The last choice really is a shell game — because after being granted
“relief” from meeting requirements, the schools could then “restructure
their entire educational program”.

It’s being claimed that in order to get back to what was always real
education prior to “expert” intervention, that students would be deprived of
art and music. They would no longer, apparently, be able to whap out posters
for every contest or charitable activity which could be pulled under the
umbrella of “art education.” They would no longer, apparently have any
remotely ethereal exposure to music. Who were those teachers in earlier days
who routinely exposed students to art and music, free of outside forces or
expensive public performances and distant competition? Returning to basics
would permanently stunt students’ education!

Those who are part of the initial first thrust against any real change, are
claiming that students will not have any way to release their creativity —
perhaps such as the news-making winning art exhibit which just included a
fantastic creative effort of a high school student depicting side-by-side
images of Hitler references and George Bush references.

They say now that exploratory courses are necessary because students need to
be introduced to “areas they may choose to study in high school.” Given a
choice between fun electives with a hint of profitable careers included,
what student is going to voluntarily choose academics?

And, (horrors!) if they take away the exploratory (fun-and-time-consuming)
courses, then it might be that teachers might be laid off.! But, again, not
to worry! Schools would continue to need their services because of infusing
the exploratory careers into regular academics courses. Voila, without
missing a beat, they would just shift gears. Business as usual, just under a
different name.

The wonderful experts ensured this last new and improved boulder when they
came up with the third alternative for schools to “choose.” They could, if
they hadn’t yet fallen too far in passing exams, “redesign traditional
exploratory courses into mini-courses, with input from students, colleges,
YMCAs and corporations in the community.” This would mean “high interest,
relevant topics such as fad diets, youth fitness, student leadership,
engineering design, science and techology research, and the arts as
political expression.” Could non-experts possibly come up with this expert
gobbledegook, and market it without the requisite career training? Of course
not! Get out of the way!

This, if you please, comes out of the same State Education Department that
has never deviated from its own fun-and-games career enhancement path over
all the years of tap-dancing around the lowered education expectations and
achievements.

Another news item, regarding the need to get more money for “failing New
York City schools,” indicates how far from reality most of the experts
operate.
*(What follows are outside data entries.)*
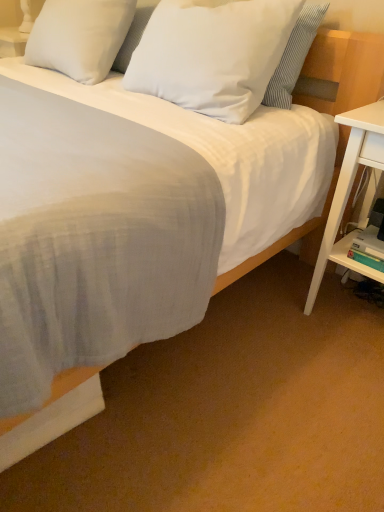
Question: From a real-world perspective, is white wood nightstand at right above or below white matte pillow at upper center, acting as the 2th pillow starting from the left?

Choices:
 (A) below
 (B) above

Answer: (A)

Question: In the image, is white wood nightstand at right positioned in front of or behind white matte pillow at upper center, acting as the 2th pillow starting from the left?

Choices:
 (A) front
 (B) behind

Answer: (A)

Question: Estimate the real-world distances between objects in this image. Which object is closer to the white wood nightstand at right?

Choices:
 (A) white plastic shelf at lower right
 (B) white soft pillow at upper center, which appears as the second pillow when viewed from the right
 (C) white matte pillow at upper center, acting as the 2th pillow starting from the left

Answer: (A)

Question: Which is farther from the white matte pillow at upper center, which appears as the 1th pillow when viewed from the right?

Choices:
 (A) white wood nightstand at right
 (B) white plastic shelf at lower right
 (C) white soft pillow at upper center, placed as the 1th pillow when sorted from left to right

Answer: (B)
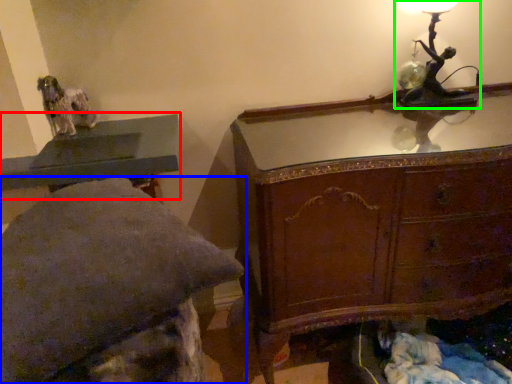
Question: Which object is positioned farthest from table (highlighted by a red box)? Select from furniture (highlighted by a blue box) and table lamp (highlighted by a green box).

Choices:
 (A) furniture
 (B) table lamp

Answer: (B)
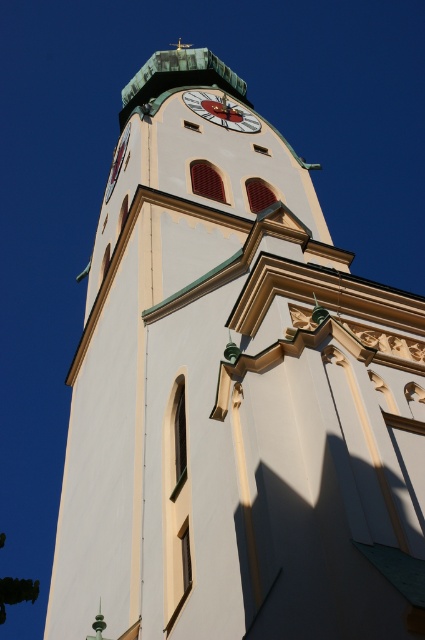
You are standing at the base of the church tower and want to know how far you are from the point marked at coordinates point (x=218, y=118). Can you determine the distance?

The distance between the viewer and point (x=218, y=118) is 88.87 meters.

You are standing at the base of the church tower and looking up at the two points marked on the tower. Which point, point [207,113] or point [116,164], is closer to your eyes?

Point [207,113] is in front of point [116,164], so it is closer to your eyes.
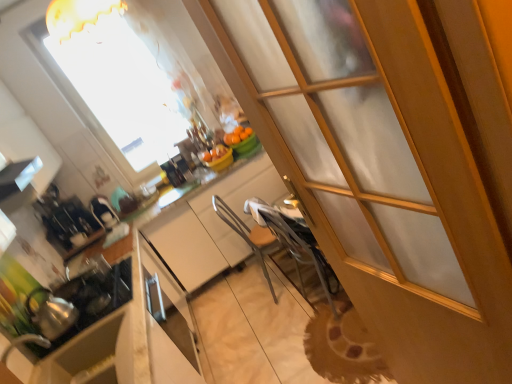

In referring to the new and ever-higher demands for “more money”
for education, even though the lid is steadily lifting high enough to see
waste, fraud, and abuse of both money and frequently students as well, one
expert has confidently proposed a special education surcharge on those
making $100,000 and a higher surcharge on those making $200,000. He is “sure
they would have no objection to that surcharge” because it’s for education.
Oh, really? How many did he survey?

The saddest part of the whole education industry experts’ permanent and
ongoing advice for fixing all the problems? It is very likely that they will
have no problem creating and marketing their lucrative boulder-building
enterprise. However, the students will be the real losers, as pawns in the
ongoing expert games.

Can’t argue with success, can we?


Joan E. Battey is a freelance political writer from
Apalachin, NY. Her love of logical dot connecting and writing developed
over many years of typesetting and proof reading in small daily
newspapers; ad agency and manufacturing office secretarial work, and
volunteer work in libraries, animal welfare, political campaigns, and
networks of people keeping abreast of the steady “reforms” in education.